Again, where is this “sprinting is comparatively weak” coming from? I am not disagreeing, but I would like to hear some reasoning.
Other sports might take a few good sprinters, but the whole “NFL” thing is overrated.. Yeah there are some fast guys, but they all ran track, and some even won NCAA’s like Holliday in 2009–but was Holliday ever going 9.58?
He got knocked out of the trials in the semi’s in 2008, which was a great showing. The fastest of the fast NFL guys would be, and have been, competitive at trials up to the level of the semi’s, but to be in the rarefied top-10 all-time takes specialization, and the right sauce. Could the best-of-the-best have competed? My guess is yes, but that represents only a handful of guys—and that says nothing about the Dolt level of 9.58.
At best they would add to the body of 9.9 work, with maybe an exceptional one going 9.8 or 9.7-high.
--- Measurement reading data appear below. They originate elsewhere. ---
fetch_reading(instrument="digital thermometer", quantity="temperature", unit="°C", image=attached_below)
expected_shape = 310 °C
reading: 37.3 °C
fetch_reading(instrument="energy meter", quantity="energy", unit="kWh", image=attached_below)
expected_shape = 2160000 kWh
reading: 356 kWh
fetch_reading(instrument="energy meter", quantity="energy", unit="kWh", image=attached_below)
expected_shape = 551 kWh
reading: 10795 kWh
The chances of a 9.6 are infinitesimal, and the chances of a 9.5 are completely speculative. There is no good reason that I can see that either the WR would be lower than 9.58, or that anybody else would have gotten closer than 9.69.
Gatlin and Blake have both been fast, and were fast when young, like Dolt. They were beating football guys who ran track just the same, then they specialized and used, and didn’t get to 9.58.
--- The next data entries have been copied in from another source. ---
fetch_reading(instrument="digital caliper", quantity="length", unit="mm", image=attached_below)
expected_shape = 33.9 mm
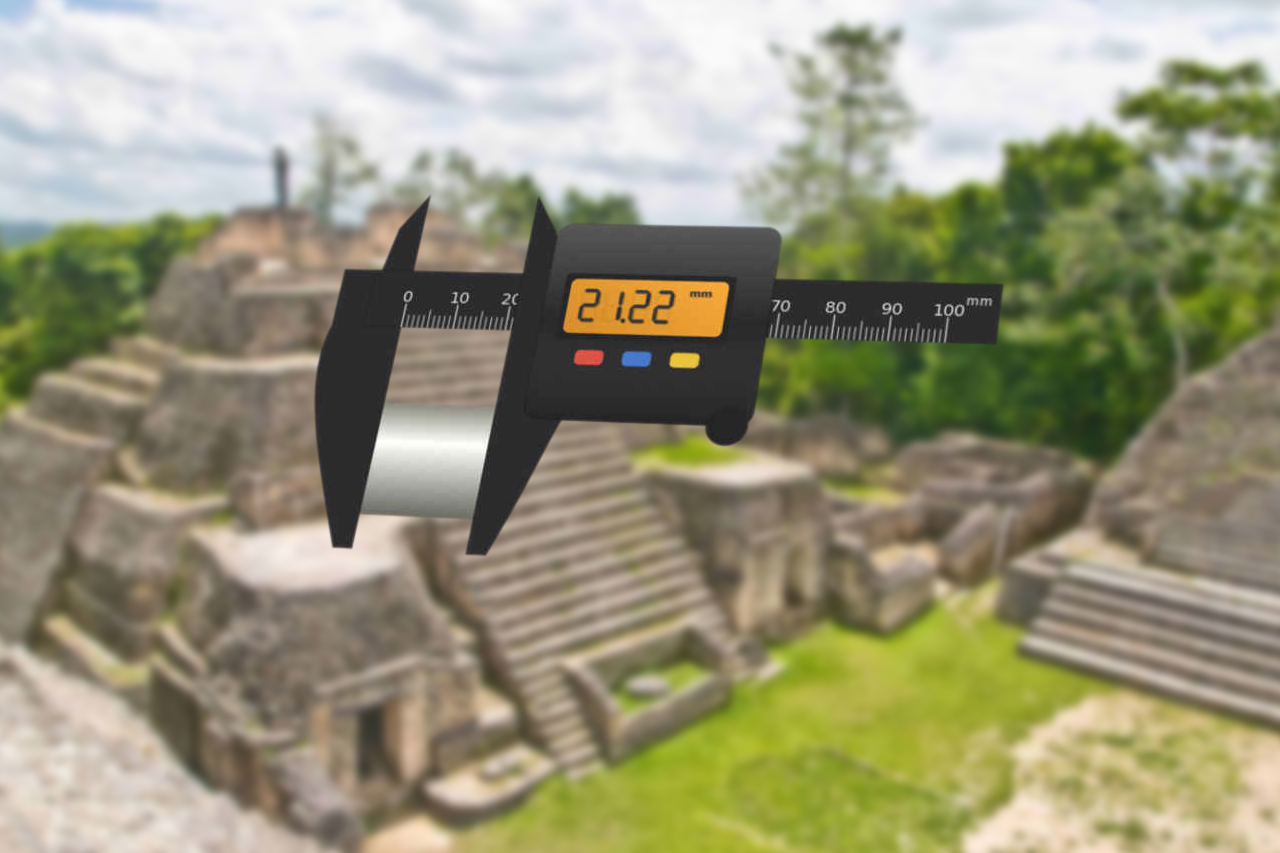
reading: 21.22 mm
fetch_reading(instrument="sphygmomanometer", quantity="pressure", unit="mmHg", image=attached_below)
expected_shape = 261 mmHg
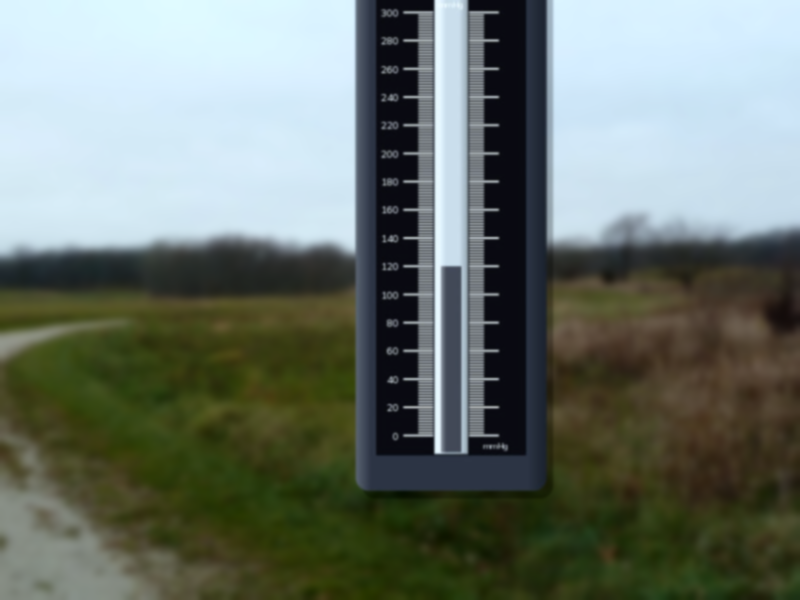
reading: 120 mmHg
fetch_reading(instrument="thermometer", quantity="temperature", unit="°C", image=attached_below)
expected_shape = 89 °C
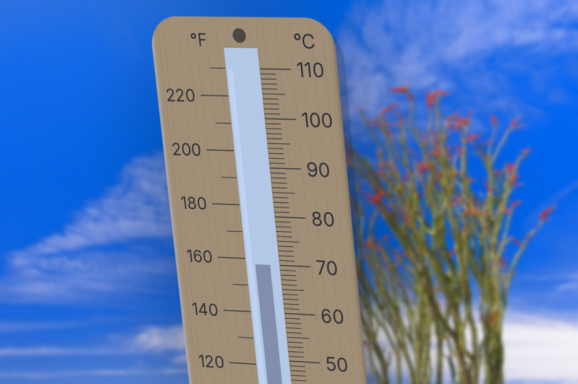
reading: 70 °C
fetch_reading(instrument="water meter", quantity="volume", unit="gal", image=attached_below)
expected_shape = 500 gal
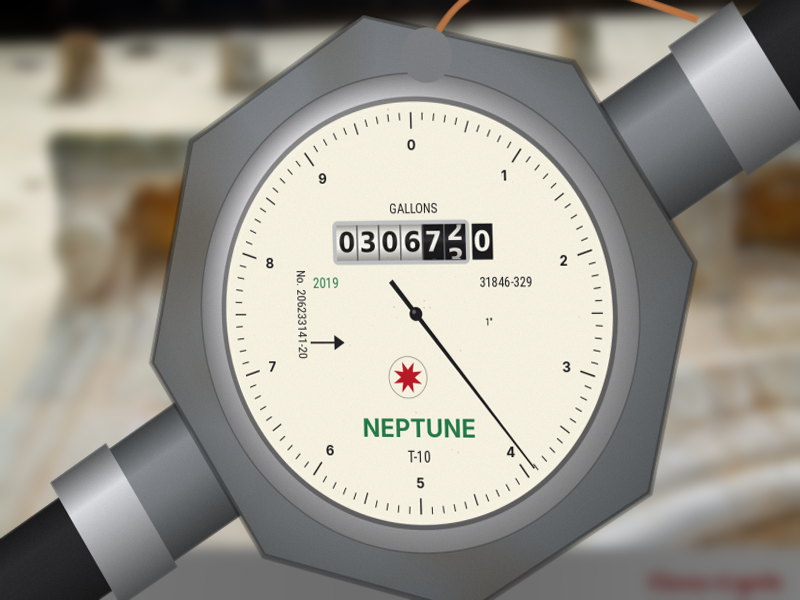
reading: 306723.9 gal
The interesting thing is of course 19.26. While not 100m, it is temptingly suggestive of just how good the juice is.
Look at CC. There is NO WAY that he would be anywhere near his current times without it, with that form. He is just a turnover monster, neurologically supercharged. He is like Collins, with more turnout and a longer stride. If he could get to 9.76, then wow.
I don’t think selection has anything to do with the 100m WR. I think there are plenty of guys worldwide who could be pumped to 9.7.
BUT there is no indication that there is any sub-20 15-yr old other than Dolt now, no indication that there ever could have been, and no reasonable expectation that one will emerge in the next few years. Nobody is even close.
Dolt was special. He had extreme strengths, and glaring, easily-overcome weaknesses, and in the right race segments. You could never take a young acceleration phenom like Combest and impart to him a world-beating second half. You could improve upon it, but you could never make it epic.
The start and early accel, otoh, can be made great, there is no question. Look at Dolt, his early part was as good as anybody’s, ever, once he was fine-tuned—and through training, his first half ended up the best ever.
9.58 is way down there, and is special. Exceptional raw material, the perfect cure for the weaknesses, and a system that was determined to make it happen.
How do you get that in distance? Look at Komen—what was he like before the insanity? What were his strengths, and weaknesses? He TT’d much of those races, and lived to tell about it. I think distance guys have been tuned just as much, to the point where they have no weakness. What was Bekele’s weakness at his peak? None. El G’s? None.
Dolt was unique in that he had both extreme talent and extreme weakness, of the right sort, at the same time.
Maybe there is a similar distance great, honestly IDK—but if not, 9.58 may really be a “stronger” record.